→ What is expected
For each entry that follows, produce an exact copy.

★ ★ ★ ★ ★ ★ ★

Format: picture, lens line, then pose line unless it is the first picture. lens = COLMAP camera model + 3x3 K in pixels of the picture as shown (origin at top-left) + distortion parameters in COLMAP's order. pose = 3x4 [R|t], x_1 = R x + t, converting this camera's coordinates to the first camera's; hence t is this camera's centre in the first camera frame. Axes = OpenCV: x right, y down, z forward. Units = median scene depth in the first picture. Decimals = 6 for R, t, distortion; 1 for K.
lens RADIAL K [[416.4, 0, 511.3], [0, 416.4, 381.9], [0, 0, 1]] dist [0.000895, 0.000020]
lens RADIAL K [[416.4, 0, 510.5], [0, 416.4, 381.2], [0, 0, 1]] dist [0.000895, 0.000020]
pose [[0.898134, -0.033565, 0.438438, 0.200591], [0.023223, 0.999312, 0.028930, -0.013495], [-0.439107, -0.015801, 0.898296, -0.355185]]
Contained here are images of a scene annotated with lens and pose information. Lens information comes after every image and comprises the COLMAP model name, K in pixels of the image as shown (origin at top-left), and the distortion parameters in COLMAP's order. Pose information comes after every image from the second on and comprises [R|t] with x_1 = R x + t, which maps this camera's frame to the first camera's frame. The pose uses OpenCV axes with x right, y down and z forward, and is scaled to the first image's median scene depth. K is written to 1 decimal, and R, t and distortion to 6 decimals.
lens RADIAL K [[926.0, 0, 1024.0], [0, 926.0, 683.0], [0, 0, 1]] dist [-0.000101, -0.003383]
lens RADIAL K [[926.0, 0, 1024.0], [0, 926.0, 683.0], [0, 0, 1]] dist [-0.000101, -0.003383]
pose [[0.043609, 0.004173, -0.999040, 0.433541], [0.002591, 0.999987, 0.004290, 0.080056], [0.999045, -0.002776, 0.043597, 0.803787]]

★ ★ ★ ★ ★ ★ ★

→ Reply to the task
Format: picture, lens line, then pose line unless it is the first picture. lens = COLMAP camera model + 3x3 K in pixels of the picture as shown (origin at top-left) + distortion parameters in COLMAP's order. pose = 3x4 [R|t], x_1 = R x + t, converting this camera's coordinates to the first camera's; hence t is this camera's centre in the first camera frame. Axes = OpenCV: x right, y down, z forward. Units = median scene depth in the first picture. Decimals = 6 for R, t, distortion; 1 for K.
lens RADIAL K [[416.4, 0, 511.3], [0, 416.4, 381.9], [0, 0, 1]] dist [0.000895, 0.000020]
lens RADIAL K [[416.4, 0, 510.5], [0, 416.4, 381.2], [0, 0, 1]] dist [0.000895, 0.000020]
pose [[0.898134, -0.033565, 0.438438, 0.200591], [0.023223, 0.999312, 0.028930, -0.013495], [-0.439107, -0.015801, 0.898296, -0.355185]]
Contained here are images of a scene annotated with lens and pose information. Lens information comes after every image and comprises the COLMAP model name, K in pixels of the image as shown (origin at top-left), and the distortion parameters in COLMAP's order. Pose information comes after every image from the second on and comprises [R|t] with x_1 = R x + t, which maps this camera's frame to the first camera's frame. The pose uses OpenCV axes with x right, y down and z forward, and is scaled to the first image's median scene depth. K is written to 1 decimal, and R, t and distortion to 6 decimals.
lens RADIAL K [[926.0, 0, 1024.0], [0, 926.0, 683.0], [0, 0, 1]] dist [-0.000101, -0.003383]
lens RADIAL K [[926.0, 0, 1024.0], [0, 926.0, 683.0], [0, 0, 1]] dist [-0.000101, -0.003383]
pose [[0.043609, 0.004173, -0.999040, 0.433541], [0.002591, 0.999987, 0.004290, 0.080056], [0.999045, -0.002776, 0.043597, 0.803787]]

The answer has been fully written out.